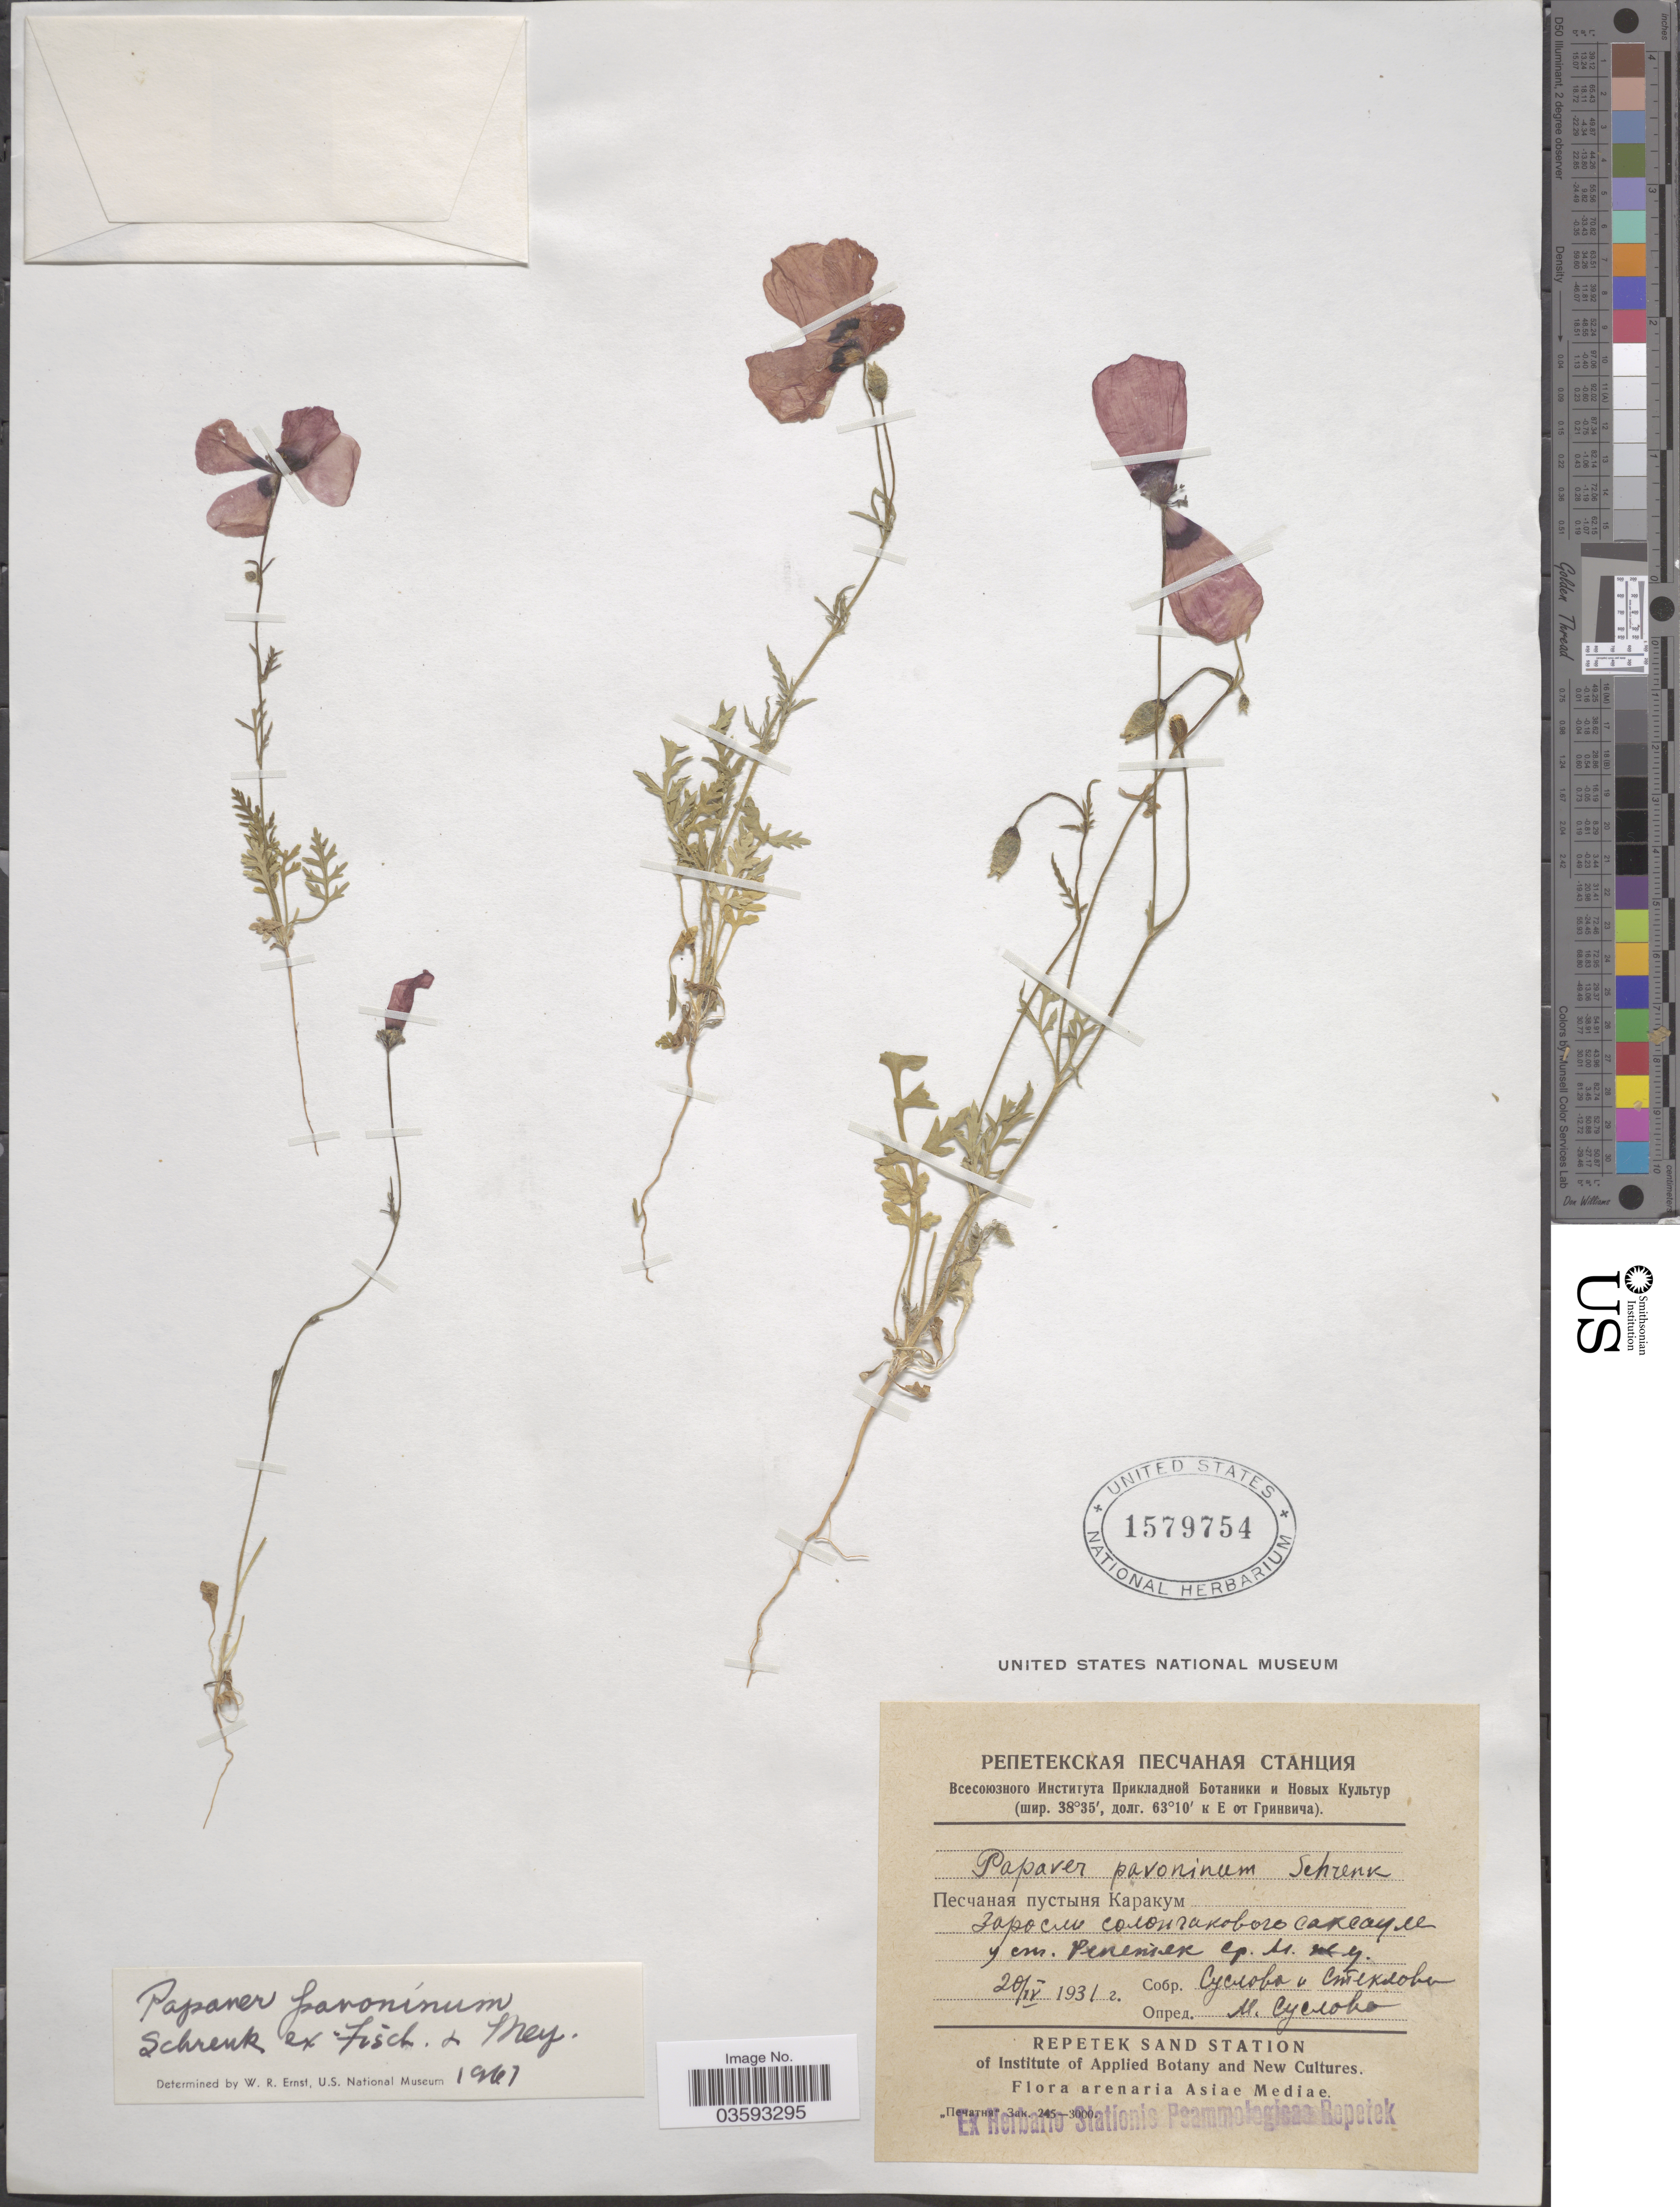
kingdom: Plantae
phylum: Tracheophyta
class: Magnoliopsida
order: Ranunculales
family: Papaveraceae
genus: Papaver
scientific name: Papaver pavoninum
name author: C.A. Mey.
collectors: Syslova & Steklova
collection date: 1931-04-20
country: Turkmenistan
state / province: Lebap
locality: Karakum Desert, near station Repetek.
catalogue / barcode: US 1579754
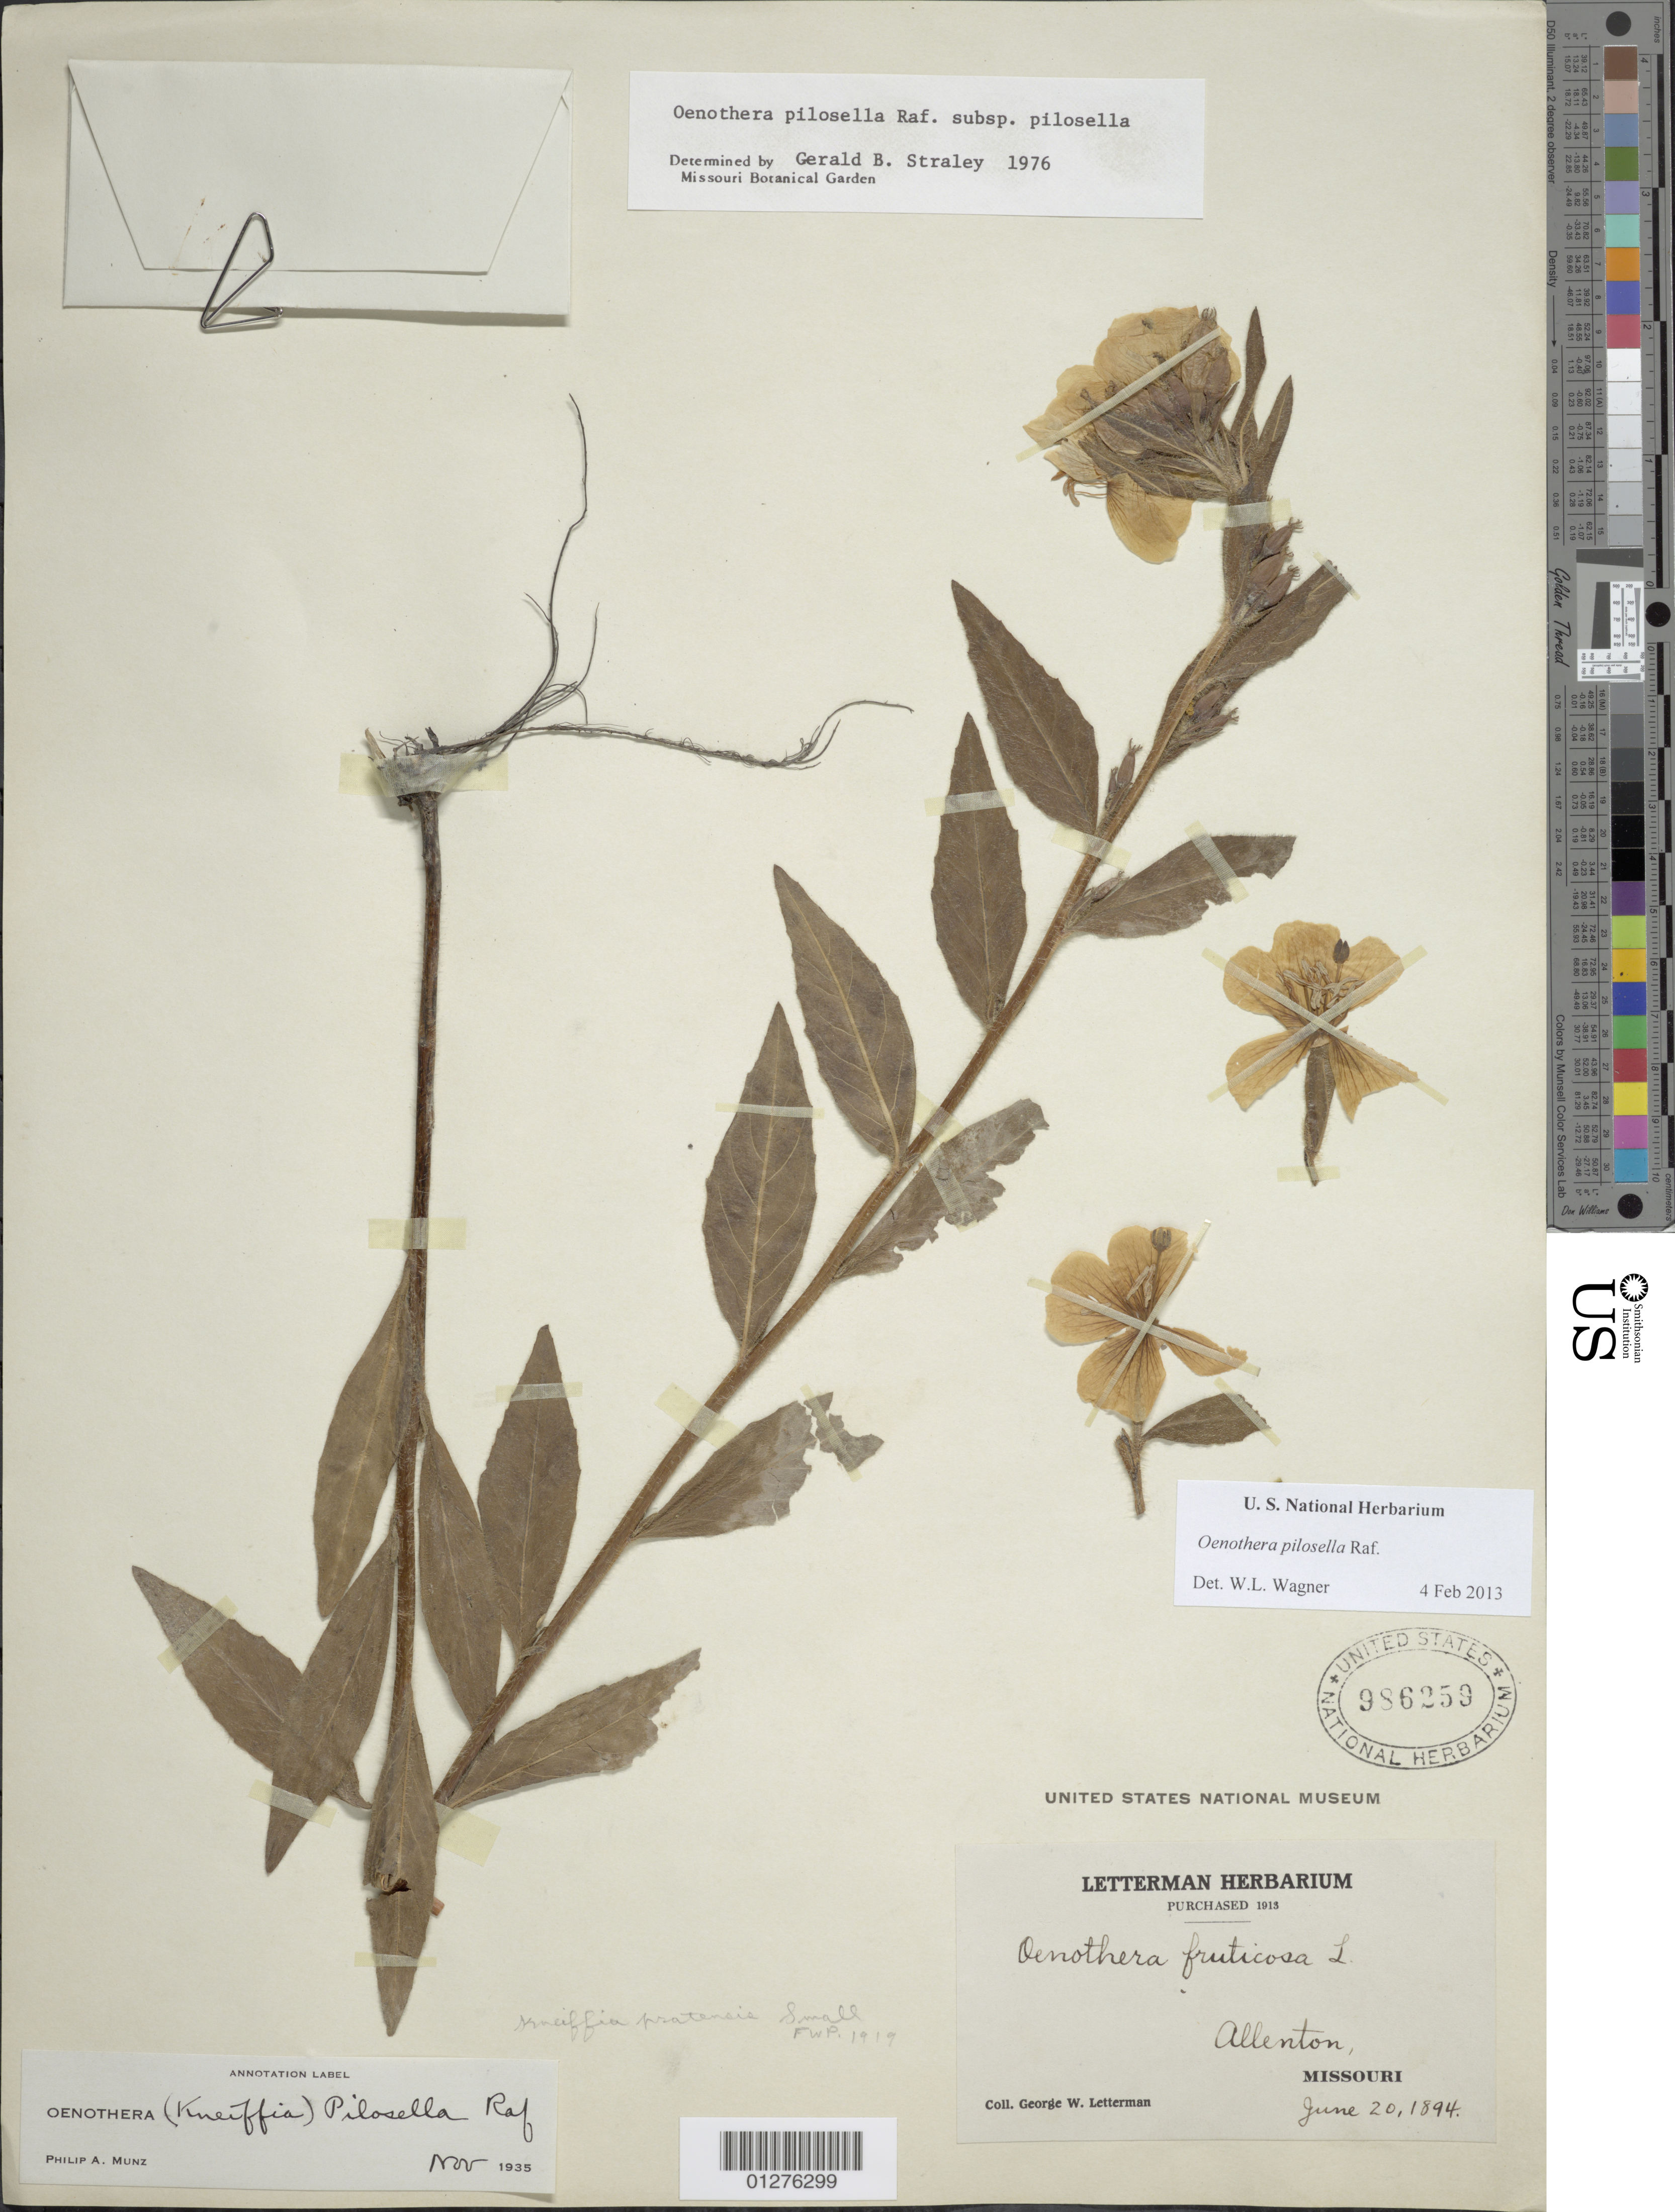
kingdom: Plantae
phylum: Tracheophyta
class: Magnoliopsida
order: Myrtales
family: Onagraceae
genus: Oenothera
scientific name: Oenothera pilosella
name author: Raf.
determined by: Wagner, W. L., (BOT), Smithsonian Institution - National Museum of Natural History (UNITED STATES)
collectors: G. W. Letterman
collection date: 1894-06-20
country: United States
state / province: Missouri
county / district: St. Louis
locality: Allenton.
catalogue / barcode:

Problem = Copy every line of both items above word for word, leaving the pictures out of your answer.

Response to this task =
kingdom: Plantae
phylum: Tracheophyta
class: Magnoliopsida
order: Ranunculales
family: Papaveraceae
genus: Papaver
scientific name: Papaver pavoninum
name author: C.A. Mey.
collectors: Syslova & Steklova
collection date: 1931-04-20
country: Turkmenistan
state / province: Lebap
locality: Karakum Desert, near station Repetek.
catalogue / barcode: US 1579754
kingdom: Plantae
phylum: Tracheophyta
class: Magnoliopsida
order: Myrtales
family: Onagraceae
genus: Oenothera
scientific name: Oenothera pilosella
name author: Raf.
determined by: Wagner, W. L., (BOT), Smithsonian Institution - National Museum of Natural History (UNITED STATES)
collectors: G. W. Letterman
collection date: 1894-06-20
country: United States
state / province: Missouri
county / district: St. Louis
locality: Allenton.
catalogue / barcode:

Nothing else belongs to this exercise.